| SET PROBLEM |
Rewrite every line of the items below as a Markdown table with the columns "No." and "Line," numbering the rows in order and skipping any blank lines.

====

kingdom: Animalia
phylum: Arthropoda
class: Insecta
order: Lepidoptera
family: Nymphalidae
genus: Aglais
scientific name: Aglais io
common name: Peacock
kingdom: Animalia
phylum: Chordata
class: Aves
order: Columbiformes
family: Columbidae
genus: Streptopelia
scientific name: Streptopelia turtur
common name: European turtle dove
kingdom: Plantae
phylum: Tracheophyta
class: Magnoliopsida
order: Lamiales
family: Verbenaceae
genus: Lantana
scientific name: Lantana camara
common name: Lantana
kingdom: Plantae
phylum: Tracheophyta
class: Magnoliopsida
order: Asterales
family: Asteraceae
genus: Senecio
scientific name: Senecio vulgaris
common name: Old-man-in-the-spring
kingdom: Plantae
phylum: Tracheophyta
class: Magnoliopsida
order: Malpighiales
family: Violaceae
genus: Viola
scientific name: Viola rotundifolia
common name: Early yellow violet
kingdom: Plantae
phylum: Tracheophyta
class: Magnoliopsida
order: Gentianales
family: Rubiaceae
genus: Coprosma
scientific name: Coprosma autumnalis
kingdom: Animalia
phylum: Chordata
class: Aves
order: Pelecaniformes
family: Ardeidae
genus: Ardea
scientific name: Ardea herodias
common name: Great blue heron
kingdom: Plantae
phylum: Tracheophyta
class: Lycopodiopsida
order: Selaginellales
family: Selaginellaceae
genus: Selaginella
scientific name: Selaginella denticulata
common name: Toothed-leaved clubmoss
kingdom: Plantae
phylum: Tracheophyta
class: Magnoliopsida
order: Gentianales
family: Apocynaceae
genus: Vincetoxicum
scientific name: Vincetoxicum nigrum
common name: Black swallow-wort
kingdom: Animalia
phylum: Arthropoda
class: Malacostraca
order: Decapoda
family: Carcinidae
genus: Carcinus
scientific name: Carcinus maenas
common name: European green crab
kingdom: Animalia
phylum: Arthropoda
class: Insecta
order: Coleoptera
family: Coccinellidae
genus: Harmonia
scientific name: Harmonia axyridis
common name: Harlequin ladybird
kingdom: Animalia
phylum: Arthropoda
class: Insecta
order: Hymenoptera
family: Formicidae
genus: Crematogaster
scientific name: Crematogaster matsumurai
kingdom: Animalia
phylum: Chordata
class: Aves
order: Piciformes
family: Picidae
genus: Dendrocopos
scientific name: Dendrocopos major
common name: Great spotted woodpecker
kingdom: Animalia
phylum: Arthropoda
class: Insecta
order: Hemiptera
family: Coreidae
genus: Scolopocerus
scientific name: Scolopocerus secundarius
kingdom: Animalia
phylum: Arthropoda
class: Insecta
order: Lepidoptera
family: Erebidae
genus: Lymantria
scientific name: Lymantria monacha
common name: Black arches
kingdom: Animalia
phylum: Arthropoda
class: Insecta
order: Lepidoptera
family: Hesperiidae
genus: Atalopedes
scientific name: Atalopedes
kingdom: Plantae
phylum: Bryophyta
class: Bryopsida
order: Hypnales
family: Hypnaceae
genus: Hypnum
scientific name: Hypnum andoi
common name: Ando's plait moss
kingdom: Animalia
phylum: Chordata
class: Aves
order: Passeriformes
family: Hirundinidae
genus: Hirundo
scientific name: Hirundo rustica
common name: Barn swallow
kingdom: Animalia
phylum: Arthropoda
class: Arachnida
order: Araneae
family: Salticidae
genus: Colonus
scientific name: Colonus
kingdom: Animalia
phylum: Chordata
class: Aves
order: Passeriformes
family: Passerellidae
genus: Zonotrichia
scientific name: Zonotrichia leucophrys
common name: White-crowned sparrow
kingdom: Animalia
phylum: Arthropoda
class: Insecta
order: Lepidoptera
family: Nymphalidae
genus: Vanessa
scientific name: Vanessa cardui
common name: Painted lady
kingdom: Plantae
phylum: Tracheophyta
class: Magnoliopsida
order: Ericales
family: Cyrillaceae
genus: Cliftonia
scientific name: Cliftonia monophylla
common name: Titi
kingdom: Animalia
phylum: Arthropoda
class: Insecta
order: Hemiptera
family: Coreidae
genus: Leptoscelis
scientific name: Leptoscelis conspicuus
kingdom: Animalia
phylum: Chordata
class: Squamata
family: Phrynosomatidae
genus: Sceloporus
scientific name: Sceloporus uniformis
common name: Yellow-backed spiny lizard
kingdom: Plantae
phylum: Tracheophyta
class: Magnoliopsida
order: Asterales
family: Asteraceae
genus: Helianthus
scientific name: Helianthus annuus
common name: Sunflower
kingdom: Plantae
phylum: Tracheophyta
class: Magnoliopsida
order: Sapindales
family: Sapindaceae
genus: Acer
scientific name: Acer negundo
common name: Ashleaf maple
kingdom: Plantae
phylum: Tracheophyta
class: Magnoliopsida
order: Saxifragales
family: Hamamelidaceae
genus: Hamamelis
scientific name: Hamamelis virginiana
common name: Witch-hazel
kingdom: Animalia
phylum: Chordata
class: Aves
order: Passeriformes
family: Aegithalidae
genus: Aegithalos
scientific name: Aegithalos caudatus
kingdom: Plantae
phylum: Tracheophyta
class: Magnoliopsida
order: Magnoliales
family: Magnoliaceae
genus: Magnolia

====

| THE REPLY |
| No. | Line |
|---|---|
| 1 | kingdom: Animalia |
| 2 | phylum: Arthropoda |
| 3 | class: Insecta |
| 4 | order: Lepidoptera |
| 5 | family: Nymphalidae |
| 6 | genus: Aglais |
| 7 | scientific name: Aglais io |
| 8 | common name: Peacock |
| 9 | kingdom: Animalia |
| 10 | phylum: Chordata |
| 11 | class: Aves |
| 12 | order: Columbiformes |
| 13 | family: Columbidae |
| 14 | genus: Streptopelia |
| 15 | scientific name: Streptopelia turtur |
| 16 | common name: European turtle dove |
| 17 | kingdom: Plantae |
| 18 | phylum: Tracheophyta |
| 19 | class: Magnoliopsida |
| 20 | order: Lamiales |
| 21 | family: Verbenaceae |
| 22 | genus: Lantana |
| 23 | scientific name: Lantana camara |
| 24 | common name: Lantana |
| 25 | kingdom: Plantae |
| 26 | phylum: Tracheophyta |
| 27 | class: Magnoliopsida |
| 28 | order: Asterales |
| 29 | family: Asteraceae |
| 30 | genus: Senecio |
| 31 | scientific name: Senecio vulgaris |
| 32 | common name: Old-man-in-the-spring |
| 33 | kingdom: Plantae |
| 34 | phylum: Tracheophyta |
| 35 | class: Magnoliopsida |
| 36 | order: Malpighiales |
| 37 | family: Violaceae |
| 38 | genus: Viola |
| 39 | scientific name: Viola rotundifolia |
| 40 | common name: Early yellow violet |
| 41 | kingdom: Plantae |
| 42 | phylum: Tracheophyta |
| 43 | class: Magnoliopsida |
| 44 | order: Gentianales |
| 45 | family: Rubiaceae |
| 46 | genus: Coprosma |
| 47 | scientific name: Coprosma autumnalis |
| 48 | kingdom: Animalia |
| 49 | phylum: Chordata |
| 50 | class: Aves |
| 51 | order: Pelecaniformes |
| 52 | family: Ardeidae |
| 53 | genus: Ardea |
| 54 | scientific name: Ardea herodias |
| 55 | common name: Great blue heron |
| 56 | kingdom: Plantae |
| 57 | phylum: Tracheophyta |
| 58 | class: Lycopodiopsida |
| 59 | order: Selaginellales |
| 60 | family: Selaginellaceae |
| 61 | genus: Selaginella |
| 62 | scientific name: Selaginella denticulata |
| 63 | common name: Toothed-leaved clubmoss |
| 64 | kingdom: Plantae |
| 65 | phylum: Tracheophyta |
| 66 | class: Magnoliopsida |
| 67 | order: Gentianales |
| 68 | family: Apocynaceae |
| 69 | genus: Vincetoxicum |
| 70 | scientific name: Vincetoxicum nigrum |
| 71 | common name: Black swallow-wort |
| 72 | kingdom: Animalia |
| 73 | phylum: Arthropoda |
| 74 | class: Malacostraca |
| 75 | order: Decapoda |
| 76 | family: Carcinidae |
| 77 | genus: Carcinus |
| 78 | scientific name: Carcinus maenas |
| 79 | common name: European green crab |
| 80 | kingdom: Animalia |
| 81 | phylum: Arthropoda |
| 82 | class: Insecta |
| 83 | order: Coleoptera |
| 84 | family: Coccinellidae |
| 85 | genus: Harmonia |
| 86 | scientific name: Harmonia axyridis |
| 87 | common name: Harlequin ladybird |
| 88 | kingdom: Animalia |
| 89 | phylum: Arthropoda |
| 90 | class: Insecta |
| 91 | order: Hymenoptera |
| 92 | family: Formicidae |
| 93 | genus: Crematogaster |
| 94 | scientific name: Crematogaster matsumurai |
| 95 | kingdom: Animalia |
| 96 | phylum: Chordata |
| 97 | class: Aves |
| 98 | order: Piciformes |
| 99 | family: Picidae |
| 100 | genus: Dendrocopos |
| 101 | scientific name: Dendrocopos major |
| 102 | common name: Great spotted woodpecker |
| 103 | kingdom: Animalia |
| 104 | phylum: Arthropoda |
| 105 | class: Insecta |
| 106 | order: Hemiptera |
| 107 | family: Coreidae |
| 108 | genus: Scolopocerus |
| 109 | scientific name: Scolopocerus secundarius |
| 110 | kingdom: Animalia |
| 111 | phylum: Arthropoda |
| 112 | class: Insecta |
| 113 | order: Lepidoptera |
| 114 | family: Erebidae |
| 115 | genus: Lymantria |
| 116 | scientific name: Lymantria monacha |
| 117 | common name: Black arches |
| 118 | kingdom: Animalia |
| 119 | phylum: Arthropoda |
| 120 | class: Insecta |
| 121 | order: Lepidoptera |
| 122 | family: Hesperiidae |
| 123 | genus: Atalopedes |
| 124 | scientific name: Atalopedes |
| 125 | kingdom: Plantae |
| 126 | phylum: Bryophyta |
| 127 | class: Bryopsida |
| 128 | order: Hypnales |
| 129 | family: Hypnaceae |
| 130 | genus: Hypnum |
| 131 | scientific name: Hypnum andoi |
| 132 | common name: Ando's plait moss |
| 133 | kingdom: Animalia |
| 134 | phylum: Chordata |
| 135 | class: Aves |
| 136 | order: Passeriformes |
| 137 | family: Hirundinidae |
| 138 | genus: Hirundo |
| 139 | scientific name: Hirundo rustica |
| 140 | common name: Barn swallow |
| 141 | kingdom: Animalia |
| 142 | phylum: Arthropoda |
| 143 | class: Arachnida |
| 144 | order: Araneae |
| 145 | family: Salticidae |
| 146 | genus: Colonus |
| 147 | scientific name: Colonus |
| 148 | kingdom: Animalia |
| 149 | phylum: Chordata |
| 150 | class: Aves |
| 151 | order: Passeriformes |
| 152 | family: Passerellidae |
| 153 | genus: Zonotrichia |
| 154 | scientific name: Zonotrichia leucophrys |
| 155 | common name: White-crowned sparrow |
| 156 | kingdom: Animalia |
| 157 | phylum: Arthropoda |
| 158 | class: Insecta |
| 159 | order: Lepidoptera |
| 160 | family: Nymphalidae |
| 161 | genus: Vanessa |
| 162 | scientific name: Vanessa cardui |
| 163 | common name: Painted lady |
| 164 | kingdom: Plantae |
| 165 | phylum: Tracheophyta |
| 166 | class: Magnoliopsida |
| 167 | order: Ericales |
| 168 | family: Cyrillaceae |
| 169 | genus: Cliftonia |
| 170 | scientific name: Cliftonia monophylla |
| 171 | common name: Titi |
| 172 | kingdom: Animalia |
| 173 | phylum: Arthropoda |
| 174 | class: Insecta |
| 175 | order: Hemiptera |
| 176 | family: Coreidae |
| 177 | genus: Leptoscelis |
| 178 | scientific name: Leptoscelis conspicuus |
| 179 | kingdom: Animalia |
| 180 | phylum: Chordata |
| 181 | class: Squamata |
| 182 | family: Phrynosomatidae |
| 183 | genus: Sceloporus |
| 184 | scientific name: Sceloporus uniformis |
| 185 | common name: Yellow-backed spiny lizard |
| 186 | kingdom: Plantae |
| 187 | phylum: Tracheophyta |
| 188 | class: Magnoliopsida |
| 189 | order: Asterales |
| 190 | family: Asteraceae |
| 191 | genus: Helianthus |
| 192 | scientific name: Helianthus annuus |
| 193 | common name: Sunflower |
| 194 | kingdom: Plantae |
| 195 | phylum: Tracheophyta |
| 196 | class: Magnoliopsida |
| 197 | order: Sapindales |
| 198 | family: Sapindaceae |
| 199 | genus: Acer |
| 200 | scientific name: Acer negundo |
| 201 | common name: Ashleaf maple |
| 202 | kingdom: Plantae |
| 203 | phylum: Tracheophyta |
| 204 | class: Magnoliopsida |
| 205 | order: Saxifragales |
| 206 | family: Hamamelidaceae |
| 207 | genus: Hamamelis |
| 208 | scientific name: Hamamelis virginiana |
| 209 | common name: Witch-hazel |
| 210 | kingdom: Animalia |
| 211 | phylum: Chordata |
| 212 | class: Aves |
| 213 | order: Passeriformes |
| 214 | family: Aegithalidae |
| 215 | genus: Aegithalos |
| 216 | scientific name: Aegithalos caudatus |
| 217 | kingdom: Plantae |
| 218 | phylum: Tracheophyta |
| 219 | class: Magnoliopsida |
| 220 | order: Magnoliales |
| 221 | family: Magnoliaceae |
| 222 | genus: Magnolia |